Texto ▸
Nueve trabajadores, nueve relatos de un pasado en los astilleros abarrotado de anécdotas que se cruzan y se mezclan conformando una amalgama de recuerdos sin nombres ni apellidos, aunque los tienen: Manuel Blanco, Pedro Vidal, Francisco Alonso, Ángel Casas, Antonio Andrade, Juan Torres, José Muñoz, José Herrera y Rafael Pérez, este último fallecido, representado por su hijo Francisco. Ellos constituyen tan sólo un ejemplo de una realidad dilapidada por el paso del tiempo y el peso del olvido social.
Sin embargo, su memoria sigue intacta. "Las jornadas de aquella época eran interminables -explica Ángel Casas-, 18 horas trabajando y para descansar nos tapábamos con mantas de amianto, porque eran térmicas, para combatir el frío de la caldera". Porque durante años los trabajadores de los tres astilleros de la Bahía convivieron con este material y para muchos fue su instrumento de trabajo, el que manejaban y el que de hecho inhalaban esparcido en motas en el aire.
"No nos dábamos cuenta, pero al cortar las planchas de amianto un polvillo quedaba flotando y, poco a poco, como un veneno, se nos iba pegando a los pulmones", comenta por su parte José Herrera, un operario de la factoría isleña que está pasando por una depresión desde hace meses. Las secuelas, evidentemente, no son sólo físicas, para muchos de ellos la principal enfermedad reside en su cabeza, asumir que sólo por haber trabajado ahora pueden morir. "Me acuerdo de muchos compañeros que se han quedado en el camino, como nuestro amigo Joaquín, jefe de electricidad, que murió de pena", asegura Juan Torres, mando intermedio de un gremio -el de los electricistas- que sufre especialmente las secuelas del contacto. "Nosotros trabajábamos al lado de los que manejaban el amianto, e incluso cuando ellos ya estaban protegidos, no nos dieron nada porque no sabíamos del alcance ni la forma de contagio", comenta.

Enunciado de tarea ▸ Sigue el texto sobre los trabajadores de los astilleros de la Bahía y el amianto a partir de su última frase.

Información de origen ▸
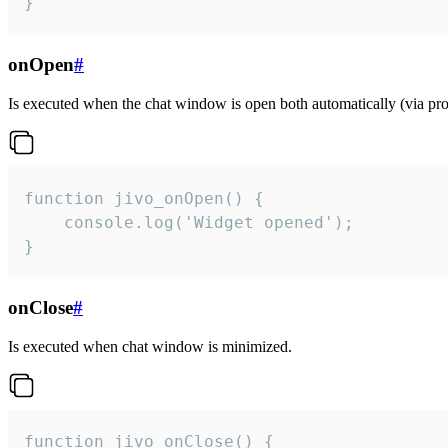
}
onOpen
#
Is executed when the chat window is open both automatically (via proa
function jivo_onOpen() {

    console.log('Widget opened');

}
onClose
#
Is executed when chat window is minimized.
function jivo_onClose() {
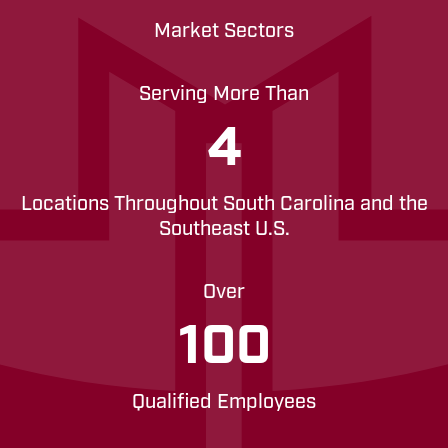
Market Sectors
Serving More Than
4
Locations Throughout South Carolina and the
Southeast U.S.
Over
100
Qualified Employees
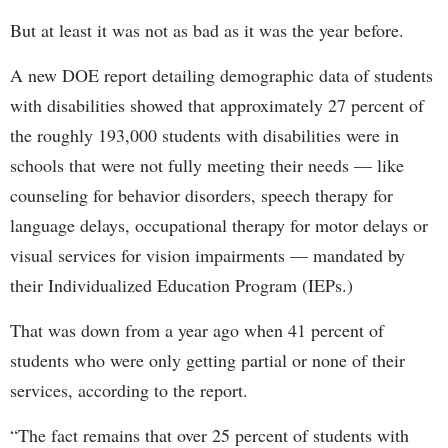
But at least it was not as bad as it was the year before.
A new DOE report detailing demographic data of students
with disabilities showed that approximately 27 percent of
the roughly 193,000 students with disabilities were in
schools that were not fully meeting their needs — like
counseling for behavior disorders, speech therapy for
language delays, occupational therapy for motor delays or
visual services for vision impairments — mandated by
their Individualized Education Program (IEPs.)
That was down from a year ago when 41 percent of
students who were only getting partial or none of their
services, according to the report.
“The fact remains that over 25 percent of students with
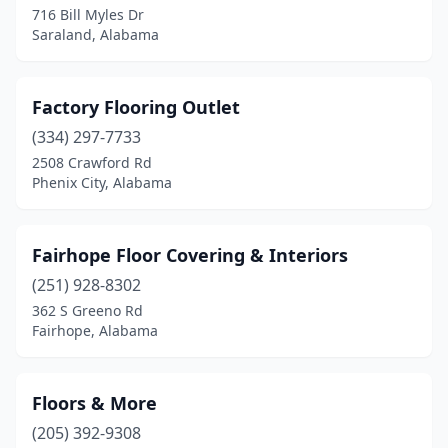
716 Bill Myles Dr
Saraland, Alabama
Factory Flooring Outlet
(334) 297-7733
2508 Crawford Rd
Phenix City, Alabama
Fairhope Floor Covering & Interiors
(251) 928-8302
362 S Greeno Rd
Fairhope, Alabama
Floors & More
(205) 392-9308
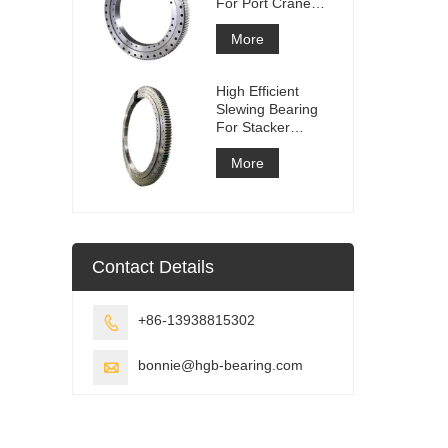
For Port Crane
Equipment
More
High Efficient
Slewing Bearing
For Stacker
Reclaimer
More
Contact Details
+86-13938815302

bonnie@hgb-bearing.com

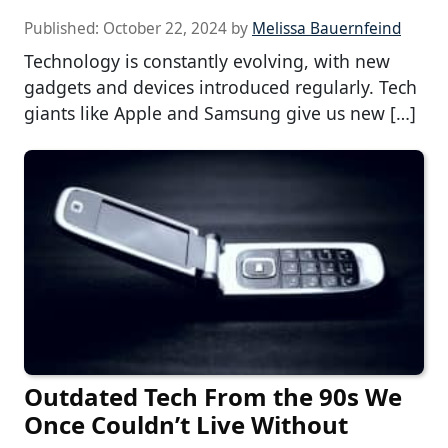
Published:
October 22, 2024
by
Melissa Bauernfeind
Technology is constantly evolving, with new
gadgets and devices introduced regularly. Tech
giants like Apple and Samsung give us new […]
Outdated Tech From the 90s We
Once Couldn’t Live Without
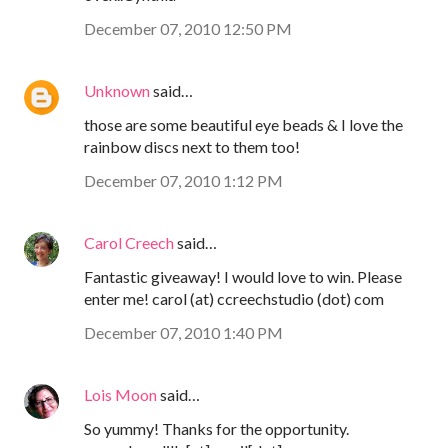
December 07, 2010 12:50 PM
Unknown
said…
those are some beautiful eye beads & I love the
rainbow discs next to them too!
December 07, 2010 1:12 PM
Carol Creech
said…
Fantastic giveaway! I would love to win. Please
enter me! carol (at) ccreechstudio (dot) com
December 07, 2010 1:40 PM
Lois Moon
said…
So yummy! Thanks for the opportunity.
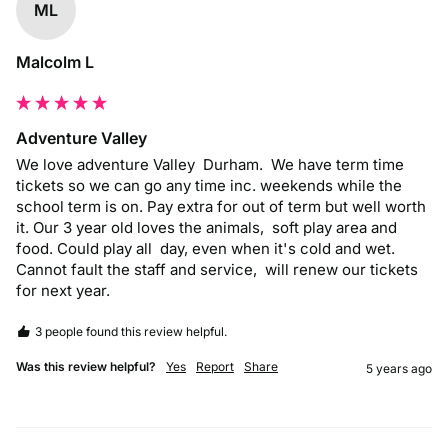
ML
Malcolm L
Adventure Valley
We love adventure Valley  Durham.  We have term time 
tickets so we can go any time inc. weekends while the 
school term is on. Pay extra for out of term but well worth 
it. Our 3 year old loves the animals,  soft play area and 
food. Could play all  day, even when it's cold and wet.  
Cannot fault the staff and service,  will renew our tickets 
for next year. 
3 people found this review helpful.
Was this review helpful?
Yes
Report
Share
5 years ago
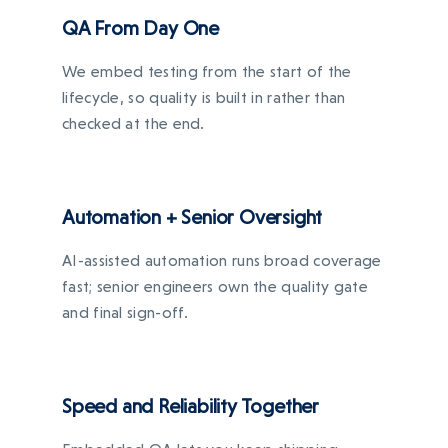
QA From Day One
We embed testing from the start of the
lifecycle, so quality is built in rather than
checked at the end.
Automation + Senior Oversight
AI-assisted automation runs broad coverage
fast; senior engineers own the quality gate
and final sign-off.
Speed and Reliability Together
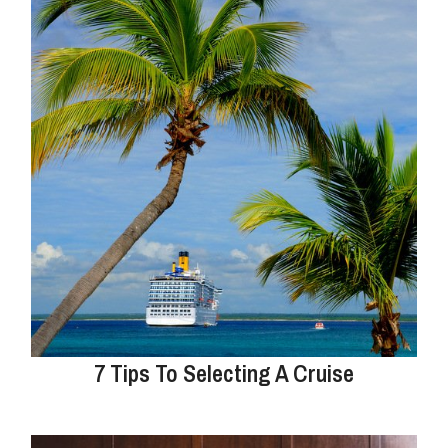
7 Tips To Selecting A Cruise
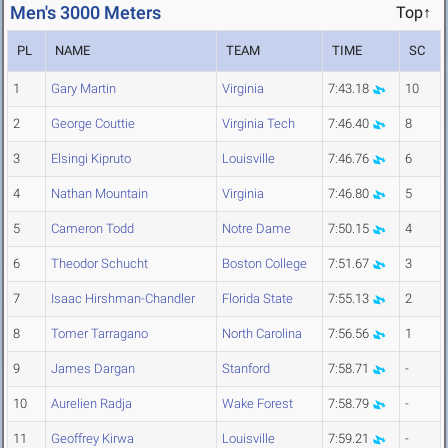
Men's 3000 Meters
Top↑
PL
NAME
TEAM
TIME
SC
1
Gary Martin
Virginia
7:43.18
10
2
George Couttie
Virginia Tech
7:46.40
8
3
Elsingi Kipruto
Louisville
7:46.76
6
4
Nathan Mountain
Virginia
7:46.80
5
5
Cameron Todd
Notre Dame
7:50.15
4
6
Theodor Schucht
Boston College
7:51.67
3
7
Isaac Hirshman-Chandler
Florida State
7:55.13
2
8
Tomer Tarragano
North Carolina
7:56.56
1
9
James Dargan
Stanford
7:58.71
-
10
Aurelien Radja
Wake Forest
7:58.79
-
11
Geoffrey Kirwa
Louisville
7:59.21
-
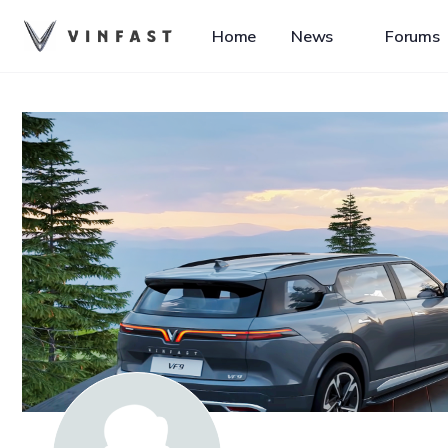
Home
News
Forums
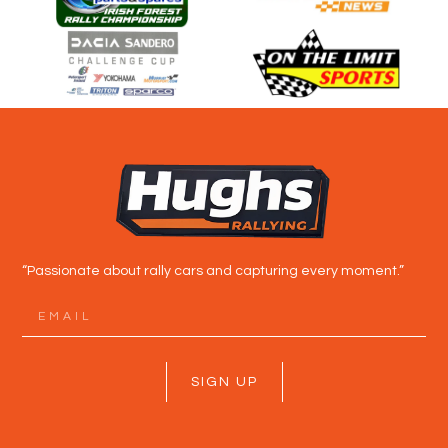
“Passionate about rally cars and capturing every moment.”
SIGN UP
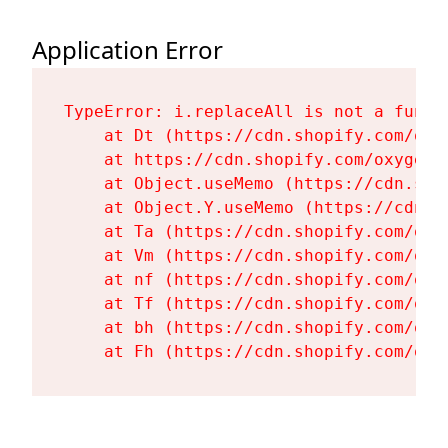
Application Error
TypeError: i.replaceAll is not a functi
    at Dt (https://cdn.shopify.com/oxy
    at https://cdn.shopify.com/oxygen-
    at Object.useMemo (https://cdn.sho
    at Object.Y.useMemo (https://cdn.s
    at Ta (https://cdn.shopify.com/oxy
    at Vm (https://cdn.shopify.com/oxy
    at nf (https://cdn.shopify.com/oxy
    at Tf (https://cdn.shopify.com/oxy
    at bh (https://cdn.shopify.com/oxy
    at Fh (https://cdn.shopify.com/oxy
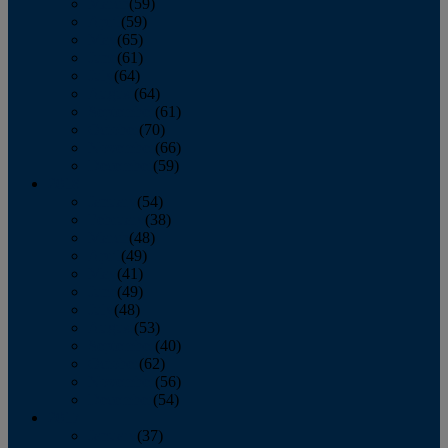
March
(59)
April
(59)
May
(65)
June
(61)
July
(64)
August
(64)
September
(61)
October
(70)
November
(66)
December
(59)
2018
January
(54)
February
(38)
March
(48)
April
(49)
May
(41)
June
(49)
July
(48)
August
(53)
September
(40)
October
(62)
November
(56)
December
(54)
2017
January
(37)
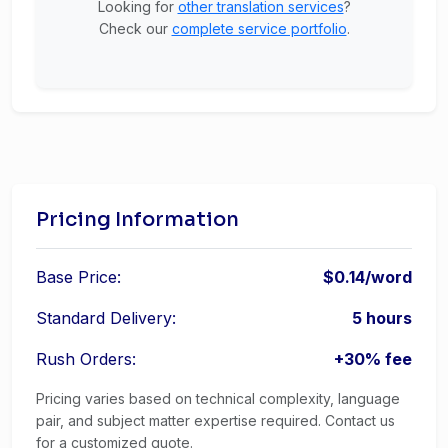
Looking for
other translation services
?
Check our
complete service portfolio
.
Pricing Information
Base Price:
$0.14/word
Standard Delivery:
5 hours
Rush Orders:
+30% fee
Pricing varies based on technical complexity, language
pair, and subject matter expertise required. Contact us
for a customized quote.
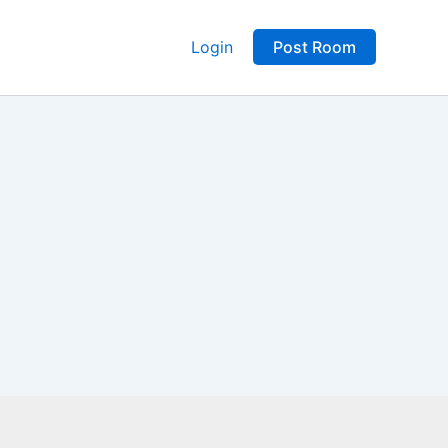
Login
Post Room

Respuesta escrita ▸
Y es que la falta de información constituye una de las principales críticas que realizan los trabajadores a la empresa, e incluso muchos de ellos se enteraron de la peligrosidad de su trabajo años después. Ilustrativo es el ejemplo que en este sentido expone Casas. "Recuerdo el día que me enteré, fue de lo más cómico, estaba leyendo el periódico y, de repente, me encontré un artículo en el que explicaban las consecuencias en la salud derivadas del contacto con el mineral. Me acuerdo de que miré a mi mujer y le dije: Isabel, esto que cuentan aquí lo he masticado yo". A este empleado se le cayó una plancha encima mientras trabajaba y estuvo escupiendo restos de amianto varios días. "Nunca imaginé lo peligroso que era, me acuerdo y alucino".
Otros tantos, sin embargo, se enteraron estando todavía en activo. Es el caso de Manuel Blanco, a quien se le detectó una patología relacionada con el amianto en 1986 y continuó trabajando años después. O el más reciente, procedente de una empresa auxiliar, Francisco Alonso, con un tumor pulmonar detectado en septiembre y ya en tratamiento de quimioterapia a la espera de la baja definitiva. Su caso tiene prioridad en las indemnizaciones del abogado norteamericano. Porque ésa es otra lucha, la del reconocimiento de sus enfermedades, la de la búsqueda de responsables a sus situaciones. La de la cura de su indignación.